Baird's division of the Fourteenth Corps, which was on Howard's left, skirmished all the afternoon with the enemy, whose line was crowded back steadily until dark. Johnson's division (now commanded by Brigadier-General King, during General Johnson's absence, from the effects of a late wound,) and Davis' division advanced their lines, but their efforts to find an enemy in their front failed, as the enemy had deserted that portion of the line entirely. Pine Knob rises out of a valley, and can easily be flanked. General Howard's corps pushed forward on the left toward the Marietta and Burnt Hickory Road, while a demonstration was made on the right by a portion of General Hooker's corps.
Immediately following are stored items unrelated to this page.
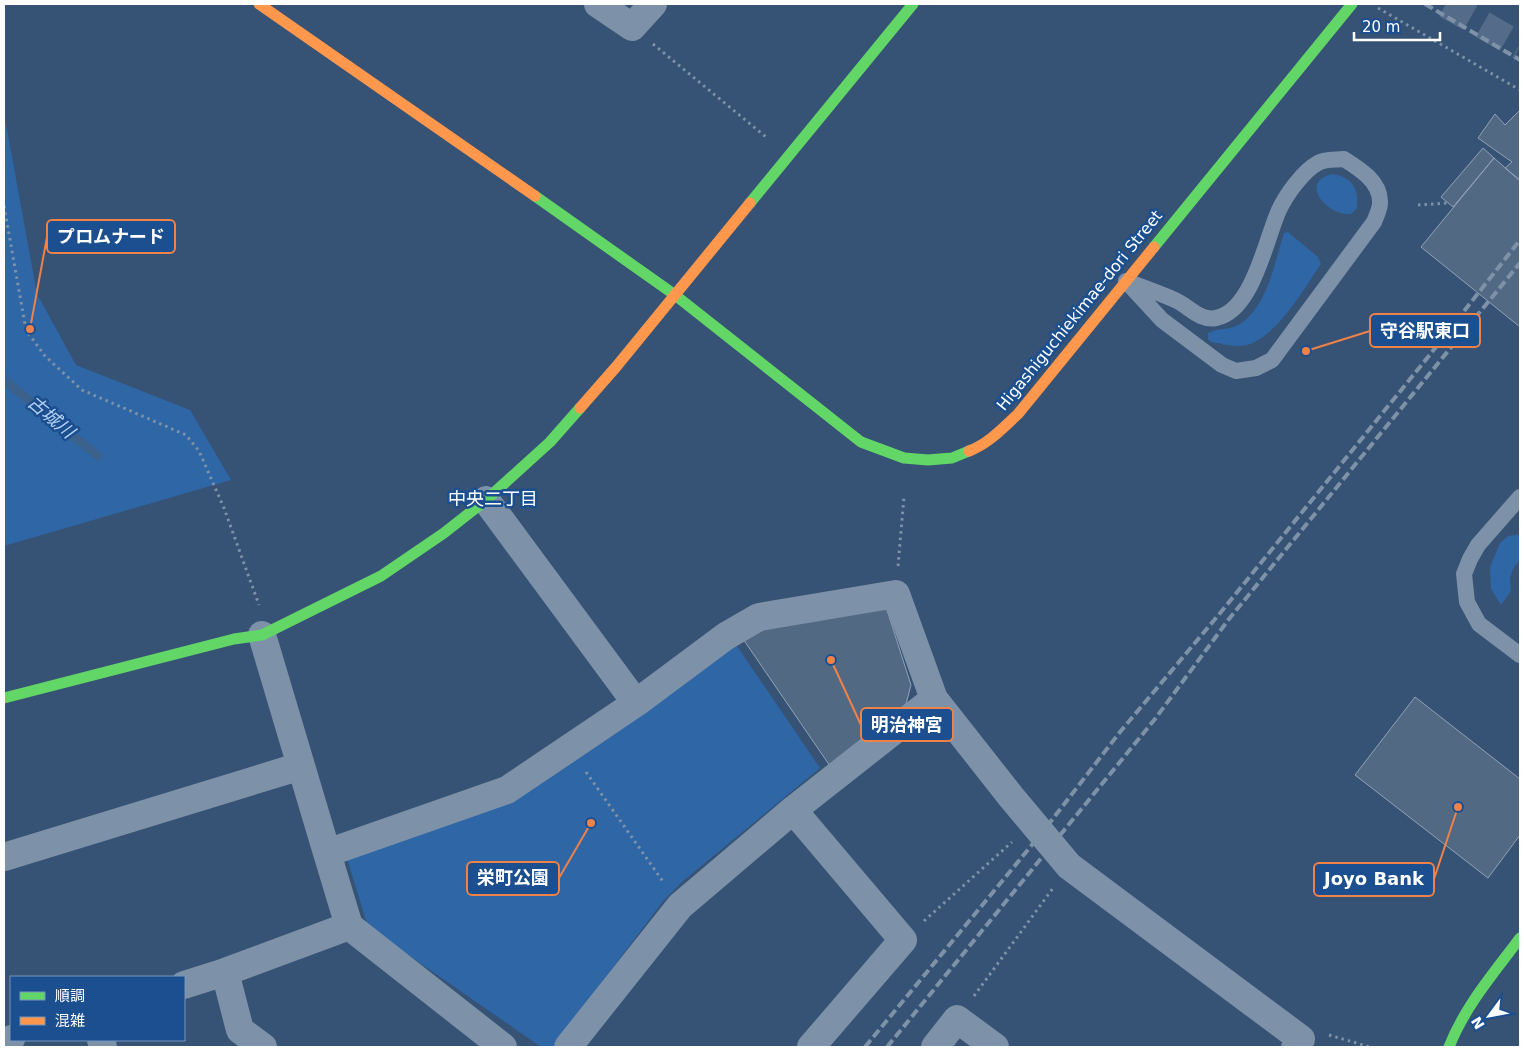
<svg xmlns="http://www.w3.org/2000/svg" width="1524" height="1051" viewBox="0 0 1524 1051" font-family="'DejaVu Sans','Noto Sans JP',sans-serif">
<rect width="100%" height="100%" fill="#365274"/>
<path fill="#2f66a5" d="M4,113L37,294L76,365L190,410L231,480L4,546Z
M1333,174C1353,178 1359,189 1357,208L1351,214C1326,216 1298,181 1333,174Z
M1288,232L1318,257L1321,264C1304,288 1272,347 1238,346C1229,346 1220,343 1211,342L1208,339V333C1218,328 1229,330 1238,325C1267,309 1275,261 1284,233Z
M1520,534V560L1513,569L1510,578L1511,591L1501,605L1491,589L1490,567L1500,543L1508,536Z
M735,643L820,768L682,882L664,900L553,1047H541L368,927L345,852L511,794Z"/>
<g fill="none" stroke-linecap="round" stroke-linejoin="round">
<path stroke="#3b618d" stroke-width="9" d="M4,378V380L98,456"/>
</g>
<path fill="#526984" stroke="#92a2b6" d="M1520,110V180L1505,168L1512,162L1478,138L1495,114L1505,125Z
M1483,148L1494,158L1453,207L1441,197Z
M1494,158L1520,181V327L1421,247Z
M867,601L887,610L911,685L906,704L830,766L741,636Z
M1415,697L1520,779V835L1488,878L1355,775Z"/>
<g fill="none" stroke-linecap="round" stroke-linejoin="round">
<path stroke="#546c89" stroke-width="28" stroke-dasharray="28 14" stroke-linecap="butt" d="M1446,4L1520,46"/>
<path stroke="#7d92a8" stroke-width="3" stroke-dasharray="2.5 4" stroke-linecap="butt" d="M1378,8L1520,90
M653,44L766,137
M1418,205L1448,203
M4,206L26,330L45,356L82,390L186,435L199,451L224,508L259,605
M898,566L904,497
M586,772L664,883
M924,921L1012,842
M974,996L1053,888
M1329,1035L1370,1047"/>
<path stroke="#7d92a8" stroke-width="16" d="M1344,159C1360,169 1381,182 1380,203C1380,209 1376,217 1374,222L1272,360L1256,368L1236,371L1222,365L1162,320L1126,281C1142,287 1159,293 1175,300C1189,306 1199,321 1216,318C1253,311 1266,238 1279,210C1286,195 1303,171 1318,163C1324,159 1336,160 1344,159Z
M1520,497L1478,545L1470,559L1464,574L1467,602L1479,624L1520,655"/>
<path stroke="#7d92a8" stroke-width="28" d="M598,4L632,27L653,4
M486,500L636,703
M262,635L327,853
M793,810L903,940L811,1047
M4,857L301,766
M225,972L240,1030L263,1047
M184,985L225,972L349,926
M101,1040L103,1047
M4,1042L11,1039
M503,1047L349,926L327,853L507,790L636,703L726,636L759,617L896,594L934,699
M568,1047L680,906L793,810L934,699L1012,798L1069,866L1301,1039L1295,1047
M935,1047L957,1019L995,1047"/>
<path stroke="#63d668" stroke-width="11" d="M535,196L675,295L861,442L904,458L928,460L952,458L969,451
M750,203L913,4
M1154,247L1352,4
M4,698L234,639L262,635L381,576L444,533L486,500L550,442L580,408
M1449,1047C1465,1006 1494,973 1520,938"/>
<path stroke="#ff974d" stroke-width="11" d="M259,4L535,196
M580,408L616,367L750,203
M969,451C988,444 1003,428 1018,414L1154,247"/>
<path stroke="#7e92a7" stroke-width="4" stroke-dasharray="9 4" stroke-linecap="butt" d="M1425,4L1520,60
M865,1047L1041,834L1120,732L1221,612L1428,357L1520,240
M887,1047L1155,719L1229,619L1520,263"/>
</g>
<g text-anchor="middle" stroke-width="5" stroke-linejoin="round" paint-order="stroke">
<g font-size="16" fill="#fff" stroke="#1b4f8f">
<text transform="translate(1079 310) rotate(-51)" y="6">Higashiguchiekimae-dori Street</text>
</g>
<g font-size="18" font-style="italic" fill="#b5d3f5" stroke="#1b4f8f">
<text transform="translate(51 417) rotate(40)" y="6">古城川</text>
</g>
<g font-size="18" fill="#fff" stroke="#1b4f8f">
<text x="493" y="505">中央二丁目</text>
</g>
</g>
<path fill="none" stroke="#ee8249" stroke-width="2" d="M30 329L47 237M1306 351L1370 331M831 660L861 725M591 823L559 878M1458 807L1434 879"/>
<g fill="#ee8249" stroke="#1b4f8f" stroke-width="2">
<circle cx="30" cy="329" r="5"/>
<circle cx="1306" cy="351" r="5"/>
<circle cx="831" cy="660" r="5"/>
<circle cx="591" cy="823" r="5"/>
<circle cx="1458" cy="807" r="5"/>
</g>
<g fill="#1b4f8f" stroke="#ee8249" stroke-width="2">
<rect x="47" y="220" width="128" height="33" rx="5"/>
<rect x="1370" y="314" width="110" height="33" rx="5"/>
<rect x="861" y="708" width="92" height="33" rx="5"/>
<rect x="467" y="862" width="92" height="33" rx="5"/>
<rect x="1314" y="863" width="120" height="33" rx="5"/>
</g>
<g font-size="18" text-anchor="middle" font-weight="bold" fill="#fff">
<text x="111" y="243">プロムナード</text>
<text x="1425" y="337">守谷駅東口</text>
<text x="907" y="731">明治神宮</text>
<text x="513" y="884">栄町公園</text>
<text x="1374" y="885">Joyo Bank</text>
</g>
<rect width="1524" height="1051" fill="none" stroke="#ffffff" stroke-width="10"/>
<rect x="10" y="976" width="175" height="65" fill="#1b4f8f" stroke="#7695bc"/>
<rect x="20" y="992" width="25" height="8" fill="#63d668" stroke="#7695bc"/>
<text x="55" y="1001" font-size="15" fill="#ffffff">順調</text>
<rect x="20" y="1017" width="25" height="8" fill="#ff974d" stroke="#7695bc"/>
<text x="55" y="1026" font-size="15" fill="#ffffff">混雑</text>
<g transform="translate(1489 1016) rotate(238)" stroke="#1b4f8f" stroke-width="4" paint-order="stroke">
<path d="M0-4L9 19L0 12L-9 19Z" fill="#ffffff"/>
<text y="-8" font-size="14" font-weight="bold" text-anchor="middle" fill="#ffffff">N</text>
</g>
<path d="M1354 32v8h86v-8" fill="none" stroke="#ffffff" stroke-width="2.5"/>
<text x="1362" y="32" font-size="15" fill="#ffffff" stroke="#1b4f8f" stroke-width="4" paint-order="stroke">20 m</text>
</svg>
Night found our line advanced between a half and three fourths of a mile.

On the morning of the fifteenth, it was discovered by General Newton, of the Second division, Fourth Corps, that the enemy had, during the night, evacuated the Knob, and, with his artillery and infantry, fallen back to his main line running nearly parallel with the Marietta and Burnt Hickory Road. This gave us possession of the above road, which was one of the objects of the demonstration, as well as the Knob, from which point an excellent view of the enemy's line could be had. It also afforded an excellent point from which to open signal communication between General Schofield, who was on the extreme right, the town of Big Shanty, where General Sherman's headquarters are situated, and General McPherson's command on the left. At eight A. M., Captain Leonard, Chief Signal Officer of the Fourth corps, established a station on the Knob, and immediately opened with Hooker and Schofield. Subsequently communication was opened with other portions of the line.